*REQUIRED ACTION*: Using the data that follows, give again word for word the lines between the one holding "Society: History News" and the one holding "250 Florida Historical Quarterly", inclusive. Omit the pictures.

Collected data
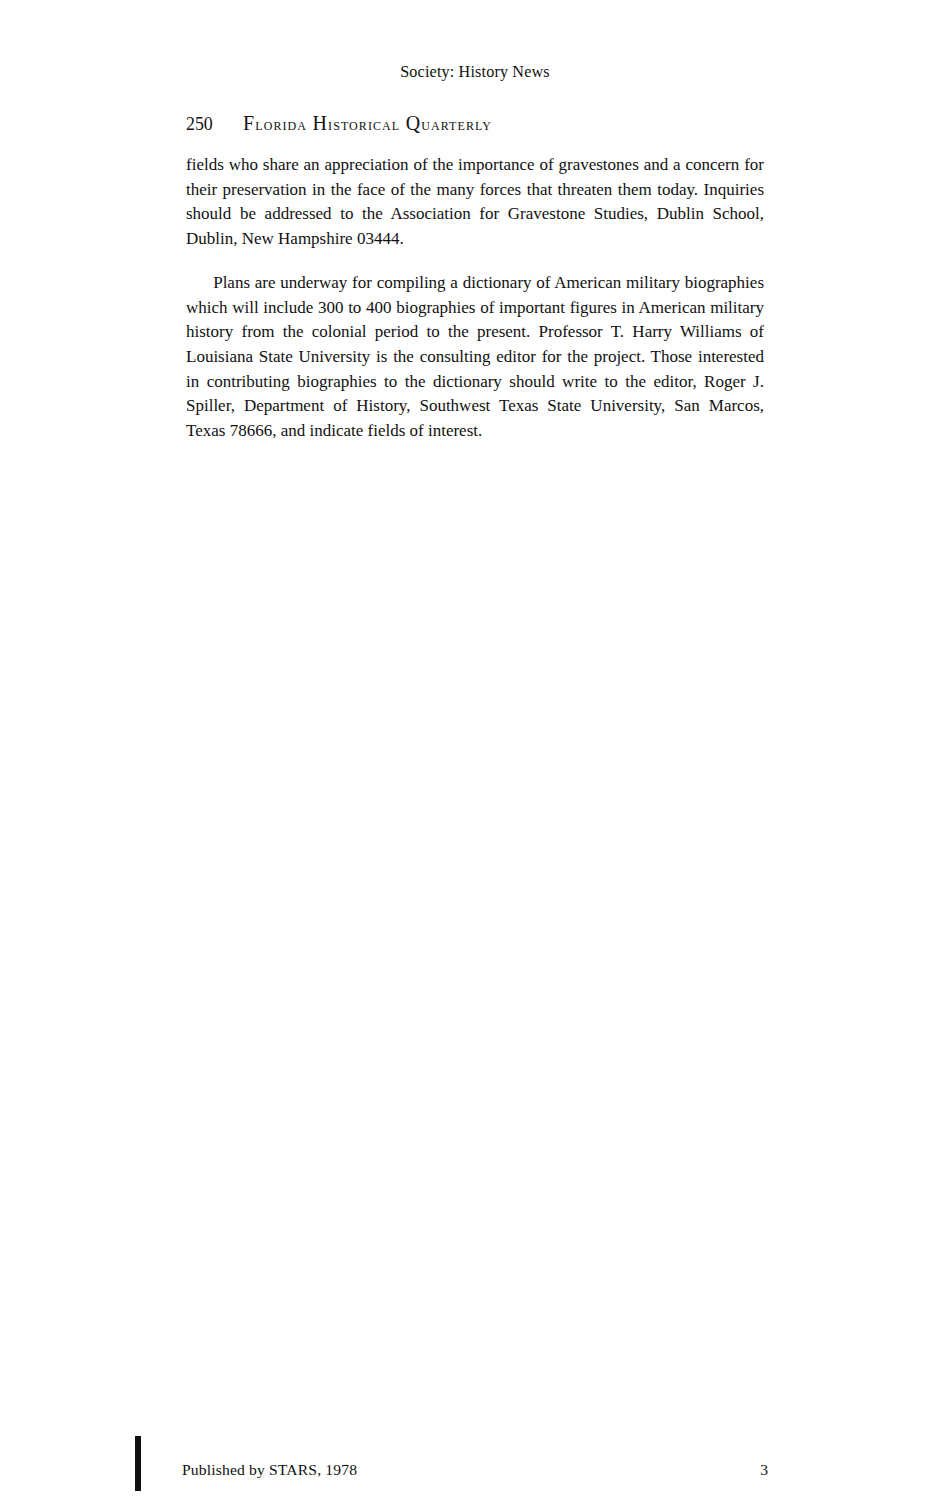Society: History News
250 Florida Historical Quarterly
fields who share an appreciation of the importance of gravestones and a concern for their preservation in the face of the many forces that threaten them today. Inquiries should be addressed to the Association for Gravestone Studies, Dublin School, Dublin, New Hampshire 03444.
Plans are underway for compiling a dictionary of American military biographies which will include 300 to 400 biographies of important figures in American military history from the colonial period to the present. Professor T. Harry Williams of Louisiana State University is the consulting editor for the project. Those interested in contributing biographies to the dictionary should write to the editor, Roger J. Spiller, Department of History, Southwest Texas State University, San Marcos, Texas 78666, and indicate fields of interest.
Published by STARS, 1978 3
--
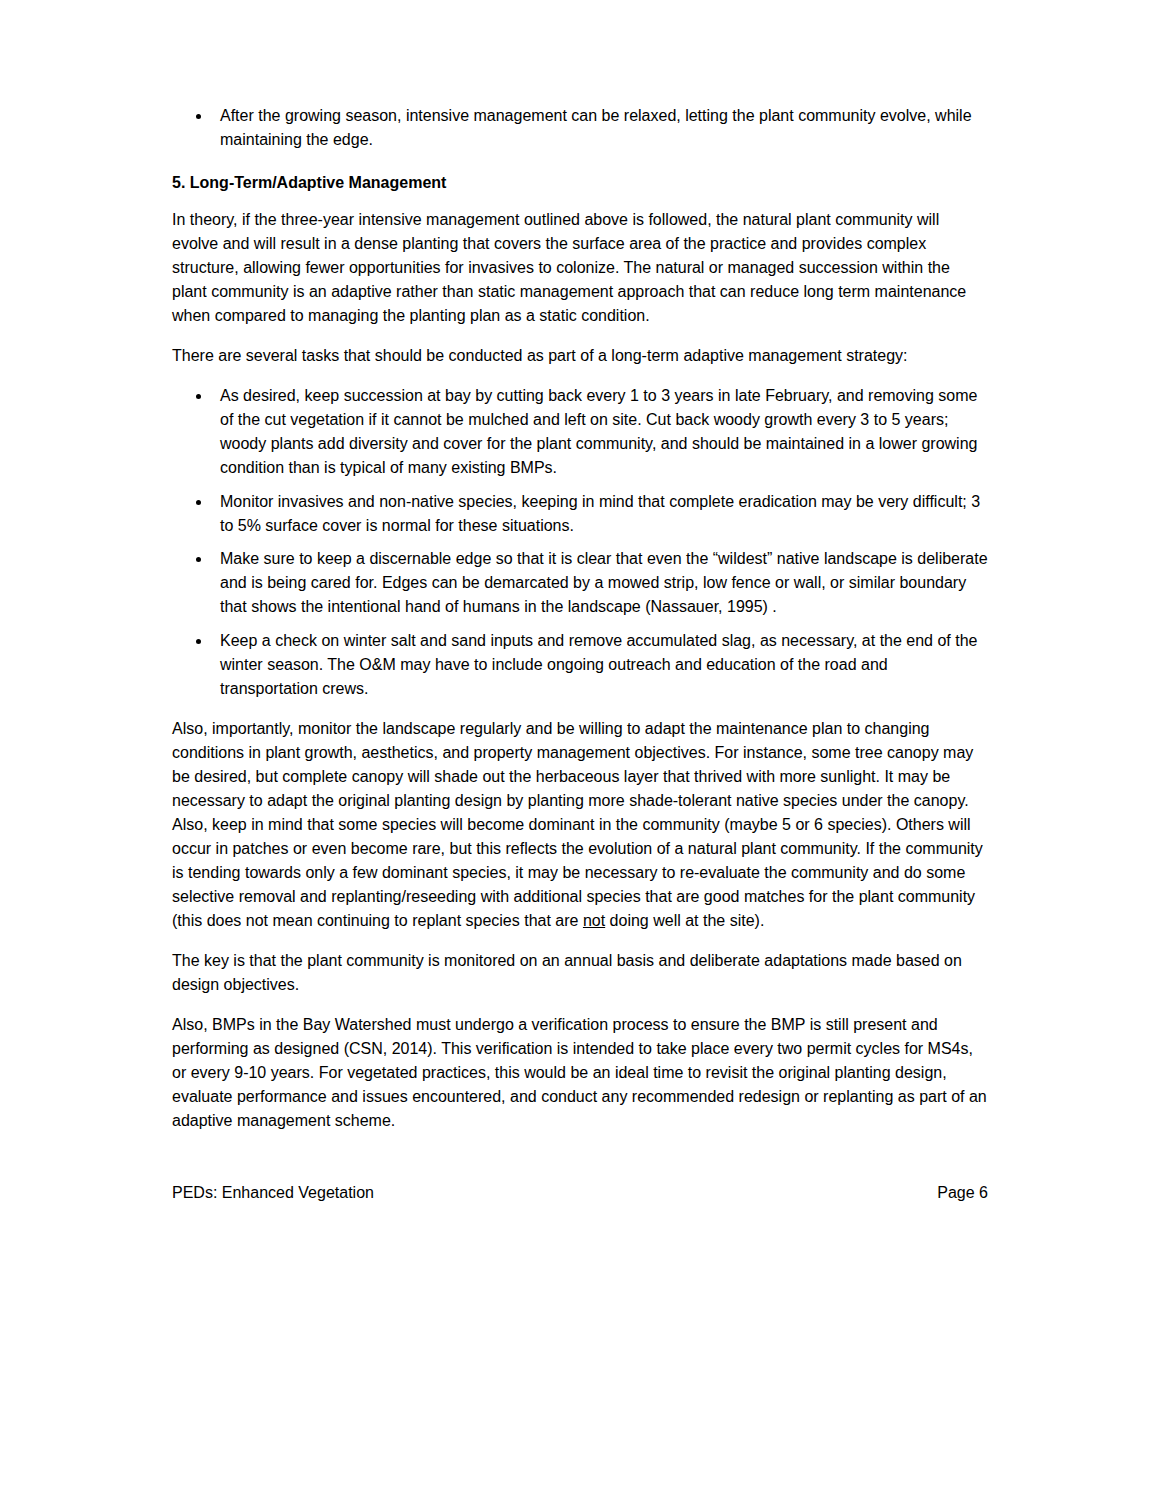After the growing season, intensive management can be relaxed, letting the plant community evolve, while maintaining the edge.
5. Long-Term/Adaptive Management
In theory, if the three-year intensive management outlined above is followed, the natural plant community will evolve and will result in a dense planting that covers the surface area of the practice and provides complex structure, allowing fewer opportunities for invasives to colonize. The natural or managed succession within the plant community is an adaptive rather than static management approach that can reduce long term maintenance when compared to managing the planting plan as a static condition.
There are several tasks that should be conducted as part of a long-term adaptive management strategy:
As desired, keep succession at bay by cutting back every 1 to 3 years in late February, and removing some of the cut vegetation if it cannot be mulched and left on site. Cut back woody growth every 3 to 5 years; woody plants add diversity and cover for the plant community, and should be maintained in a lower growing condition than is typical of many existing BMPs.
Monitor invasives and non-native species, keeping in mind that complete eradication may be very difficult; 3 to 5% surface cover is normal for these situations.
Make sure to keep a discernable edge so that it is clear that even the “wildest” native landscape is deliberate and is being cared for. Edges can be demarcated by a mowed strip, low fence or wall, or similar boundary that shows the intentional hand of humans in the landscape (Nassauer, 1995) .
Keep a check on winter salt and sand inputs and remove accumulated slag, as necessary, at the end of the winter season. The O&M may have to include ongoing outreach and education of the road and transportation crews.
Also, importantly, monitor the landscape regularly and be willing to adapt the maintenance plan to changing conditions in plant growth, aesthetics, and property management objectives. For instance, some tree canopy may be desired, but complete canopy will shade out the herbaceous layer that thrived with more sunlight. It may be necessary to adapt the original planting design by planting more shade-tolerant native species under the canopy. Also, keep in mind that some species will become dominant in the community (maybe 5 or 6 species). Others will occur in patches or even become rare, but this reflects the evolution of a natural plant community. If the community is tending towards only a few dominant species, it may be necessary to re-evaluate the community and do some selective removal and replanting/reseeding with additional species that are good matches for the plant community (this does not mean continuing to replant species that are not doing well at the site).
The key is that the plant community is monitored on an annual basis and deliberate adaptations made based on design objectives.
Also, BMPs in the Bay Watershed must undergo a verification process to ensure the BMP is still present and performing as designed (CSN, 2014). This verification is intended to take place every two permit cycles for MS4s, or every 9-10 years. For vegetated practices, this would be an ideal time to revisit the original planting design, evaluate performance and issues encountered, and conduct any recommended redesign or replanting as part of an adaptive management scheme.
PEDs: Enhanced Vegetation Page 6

*RESPONSE BELOW*:
Society: History News
250 Florida Historical Quarterly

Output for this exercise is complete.